Segundo o relatório apresentado pela Organização Mundial das Nações Unidas (ONU), 750 milhões de adultos ainda são analfabetos e 55% da população mundial ainda não têm acesso à proteção social. Uma pesquisa realizada em 2011 pelo Instituto Akatu para o mapeamento mundial Global Survey on Sustainable Lifestyles, coordenado pelo Programa das Nações Unidas para o Meio Ambiente (PNUMA), mostra que “combater o crime” é uma prioridade e corresponde às respostas de 32% dos entrevistados; em seguida, aparece “reduzir e erradicar a pobreza”, com 27%; em terceiro lugar, os entrevistados citam “melhorar condições econômicas”, com 18%; e, por fim, com 11%, temos “combater degradação ambiental e poluição”.

Os estudantes também foram questionados sobre um estilo de vida mais sustentável. “É possível ter um estilo de vida sustentável, usando e preservando os recursos a partir de um bom planejamento” afirma Maurício Moreira, estudante do sexto período de CeT.  Segundo ele, simples mudanças no dia a dia fazem uma grande diferença.

O que é a Agenda 2030 ?

O ano de 2015 representou um marco na história do planejamento para tornar o planeta mais sustentável. Naquele ano, reunidos em Nova York, 193 representantes da ONU discutiram e adotaram um plano de ação para melhorar gradativamente a vida no planeta Terra,  enquanto se diminui condições críticas socialmente como a pobreza. Com isso, tendo como base os Oito Objetivos do Milênio (ODM) estabelecidos após a Cúpula do Milênio das Nações Unidas, em 2000 – foram elaborados 17 objetivos, em conjunto com 169 metas, com o objetivo de dar continuidade aos ODM fazendo com que as metas sejam alcançadas por completo ou obtenham um resultado próximo ao que foi pré-estabelecido. Desse modo, a agenda reflete quais ainda são os desafios desse desenvolvimento e visa erradicar a pobreza, promovendo uma vida digna a todas as pessoas sem agredir o planeta. 
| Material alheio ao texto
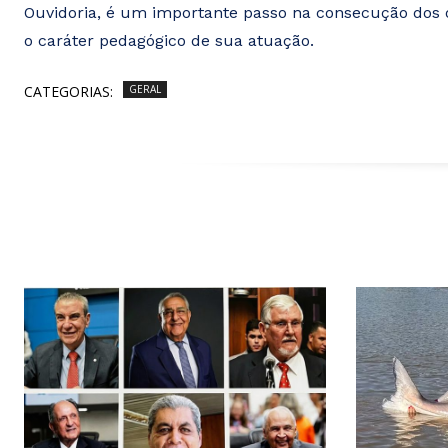
Ouvidoria, é um importante passo na consecução dos ob
o caráter pedagógico de sua atuação.
CATEGORIAS:
GERAL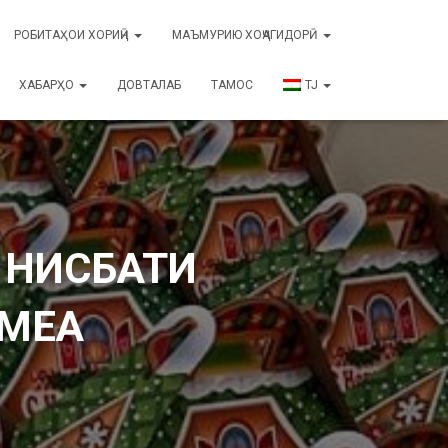
РОБИТАҲОИ ХОРИҶӢ
МАЪМУРИЮ ХОҶАГИДОРӢ
ХАБАРҲО
ДОВТАЛАБ
ТАМОС
TJ
 НИСБАТИ
ОМЕА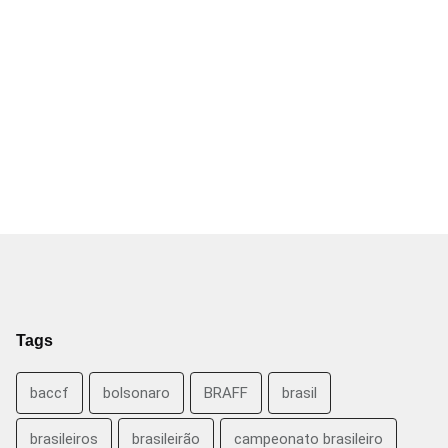
Tags
baccf
bolsonaro
BRAFF
brasil
brasileiros
brasileirão
campeonato brasileiro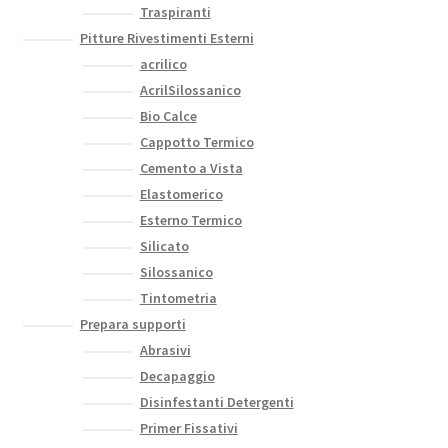
Traspiranti
Pitture Rivestimenti Esterni
acrilico
AcrilSilossanico
Bio Calce
Cappotto Termico
Cemento a Vista
Elastomerico
Esterno Termico
Silicato
Silossanico
Tintometria
Prepara supporti
Abrasivi
Decapaggio
Disinfestanti Detergenti
Primer Fissativi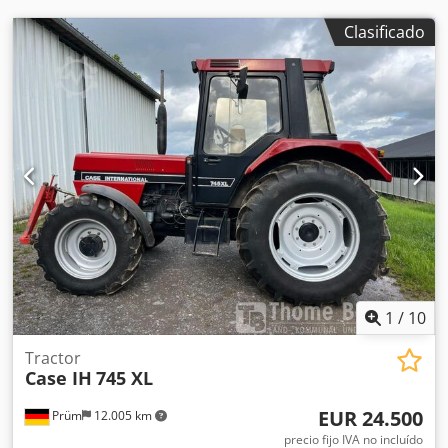
Clasificado
1
/
10
Tractor
Case IH
745 XL
EUR 24.500
Prüm
12.005 km
precio fijo IVA no incluído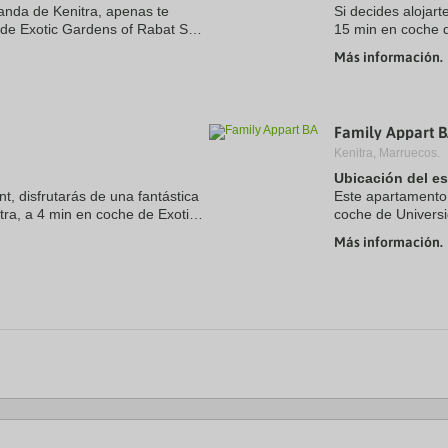
randa de Kenitra, apenas te
Si decides alojar
de Exotic Gardens of Rabat Sale
15 min en coche d
 este hotel se encuentra a 7,7
esquí se encuentr
Más información.
14,1 km de ...
Family Appart 
Kenitra, Marruecos.
Ubicación del e
t, disfrutarás de una fantástica
Este apartamento
tra, a 4 min en coche de Exotic
coche de Universi
iversidad Ibn Tofaill. Además,
Además, este apa
Más información.
Mahdia y a 12,8 k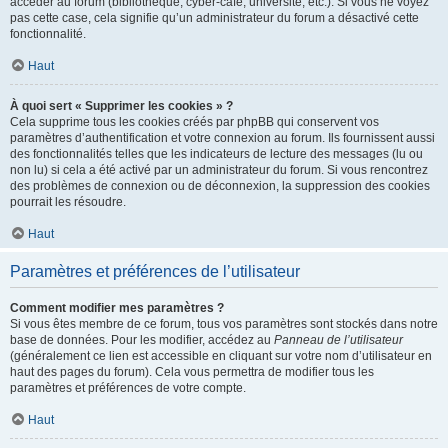
accéder au forum (bibliothèque, cyber-café, université, etc.). Si vous ne voyez
pas cette case, cela signifie qu’un administrateur du forum a désactivé cette
fonctionnalité.
Haut
À quoi sert « Supprimer les cookies » ?
Cela supprime tous les cookies créés par phpBB qui conservent vos
paramètres d’authentification et votre connexion au forum. Ils fournissent aussi
des fonctionnalités telles que les indicateurs de lecture des messages (lu ou
non lu) si cela a été activé par un administrateur du forum. Si vous rencontrez
des problèmes de connexion ou de déconnexion, la suppression des cookies
pourrait les résoudre.
Haut
Paramètres et préférences de l’utilisateur
Comment modifier mes paramètres ?
Si vous êtes membre de ce forum, tous vos paramètres sont stockés dans notre
base de données. Pour les modifier, accédez au
Panneau de l’utilisateur
(généralement ce lien est accessible en cliquant sur votre nom d’utilisateur en
haut des pages du forum). Cela vous permettra de modifier tous les
paramètres et préférences de votre compte.
Haut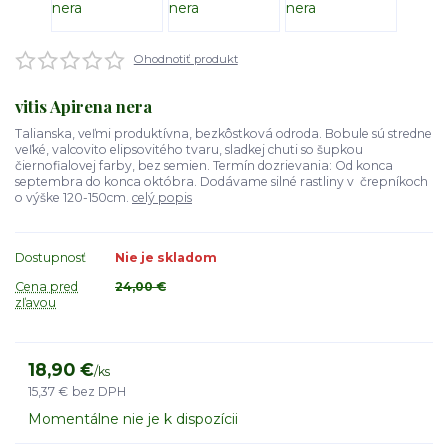
Ohodnotiť produkt
vitis Apirena nera
Talianska, veľmi produktívna, bezkôstková odroda. Bobule sú stredne
veľké, valcovito elipsovitého tvaru, sladkej chuti so šupkou
čiernofialovej farby, bez semien. Termín dozrievania: Od konca
septembra do konca októbra. Dodávame silné rastliny v črepníkoch
o výške 120-150cm.
celý popis
Dostupnosť
Nie je skladom
Cena pred
24,00 €
zľavou
18,90 €
/
ks
15,37 €
bez DPH
Momentálne nie je k dispozícii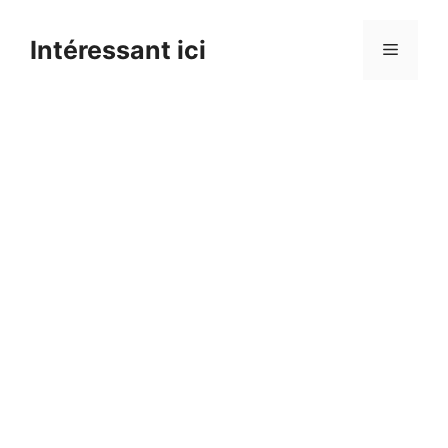
Skip
to
Intéressant ici
Menu
content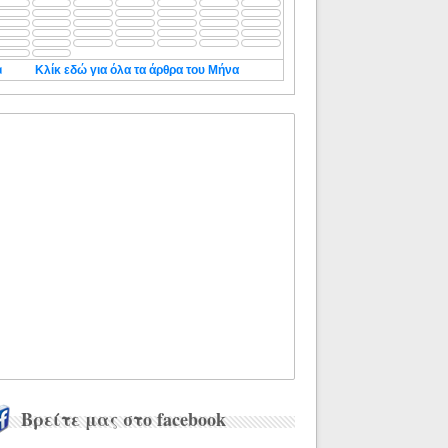
◄
Κλίκ εδώ για όλα τα άρθρα του Μήνα
Βρείτε μας στο facebook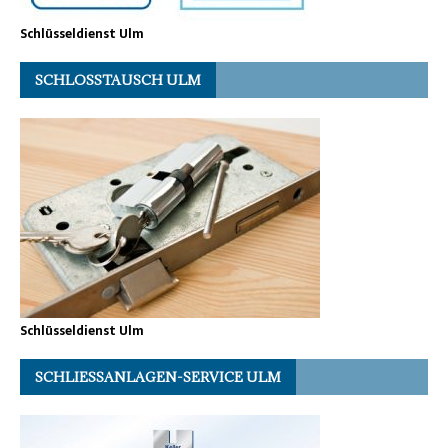
Schlüsseldienst Ulm
SCHLOSSTAUSCH ULM
Schlüsseldienst Ulm
SCHLIESSANLAGEN-SERVICE ULM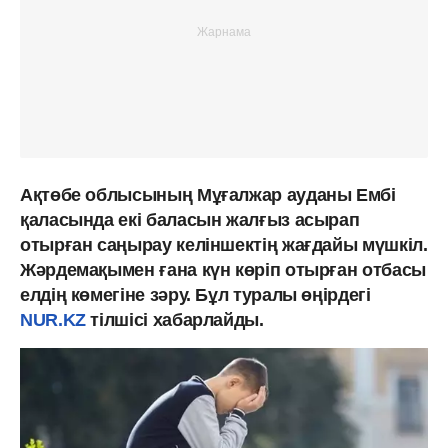
Ақтөбе облысының Мұғалжар ауданы Ембі
қаласында екі баласын жалғыз асырап
отырған саңырау келіншектің жағдайы мүшкіл.
Жәрдемақымен ғана күн көріп отырған отбасы
елдің көмегіне зәру. Бұл туралы өңірдегі
NUR.KZ
тілшісі хабарлайды.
17 Objetivos de Desenvolvimento Sustentável 
Fonte: Nações Unidas 

Sustentabilidade em debate 

A discussão sobre o papel das universidades federais na sociedade tem se intensificado ao longo dos anos. Responsáveis por gerar conhecimento, professores, pesquisadores e alunos estão inteiramente envolvidos em um local marcado por mudanças e descobertas, tais que devem ser aplicadas na sociedade, como forma de retornar ao cidadão o investimento. Dentro da Escola de Ciências e Tecnologia (ECT), por exemplo, já foram iniciados 554 projetos de pesquisa e 223 projetos de extensão, de cálculos gravitacionais até discussões de gênero na literatura, a ECT é marcada por interdisciplinaridade. 

A Política Nacional de Extensão Universitária afirma que dentro dos centros universitários devem ser realizados processos de produção, inovação e disponibilização de conhecimentos, de forma que o acesso ao saber e o desenvolvimento tecnológico e social do país seja ampliado; da mesma forma, deve-se priorizar práticas voltadas para o atendimento de demandas sociais, como habitação, geração de emprego etc, e também estimular a educação ambiental e o desenvolvimento sustentável. Dessa forma, é possível fazer uma relação clara entre o que é feito dentro das universidades e a Agenda 2030 da ONU. 

E esse é o início da série “Sustentabilidade em debate” produzida pela ComC&T, onde serão lançadas diversas matérias que mostram como projetos desenvolvidos na ECT aplicam-se diretamente na sociedade, e também outras atividades de pesquisa-ensino-extensão.